Abstract: It is difficult to obtain a better path for mobile robot in complex environment. The Q-learning algorithm based on the Markov process can achieve better path through learning by trial and error. But this algorithm has a slow convergence speed and a large number of iterations, the trial and error approach cannot be applied in the real environment. Search trap area on the basis of adding gravitational potential field as the initial environment priori information in the Q-learning algorithm, remove [Q] value iteration in concave trap area which speeding up the convergence rate of path planning.

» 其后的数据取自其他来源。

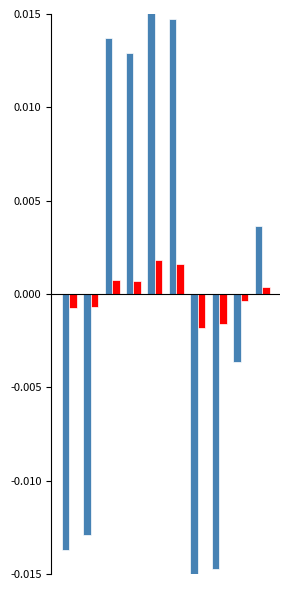

Count the number of data series in this chart.

2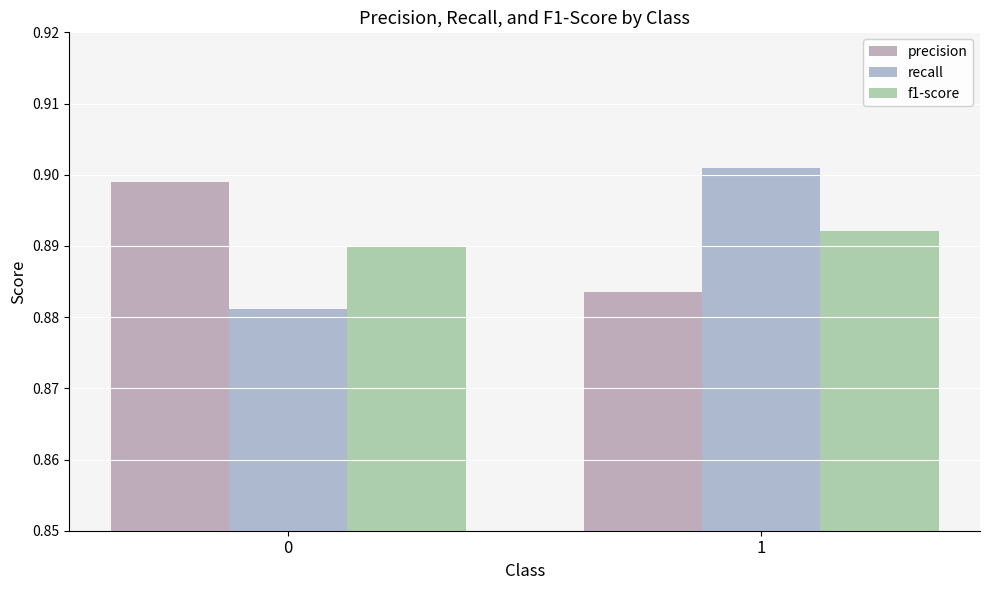

At how many categories does at least one series exceed 0?

2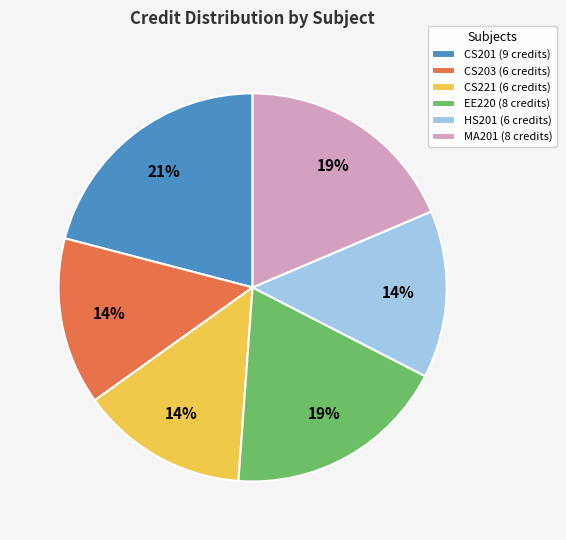

To the nearest percent, what percentage of the pie is CS203?

14%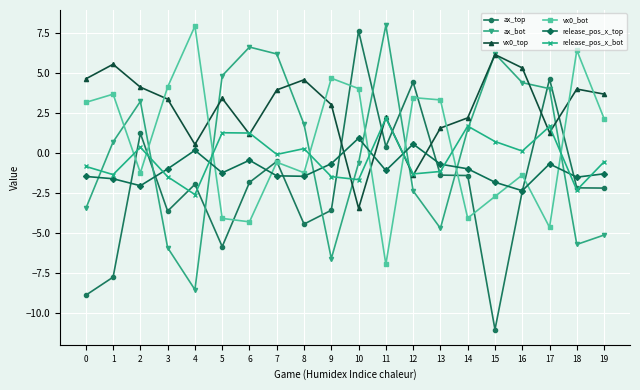

What is the smallest value displayed?

-11.0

At the same time, cancel the trial and error learning to the obstacle, the algorithm avoids obstacles effectively in the initial state. It can be applied in the real environment. Python and pygame modules are used to build complex maps to verify the path planning effect of the improved Q-learning algorithm with the addition of initial gravitational potential field and trap search. The simulation results show that the improved algorithm can reach the target position quickly and effectively after fewer iterations.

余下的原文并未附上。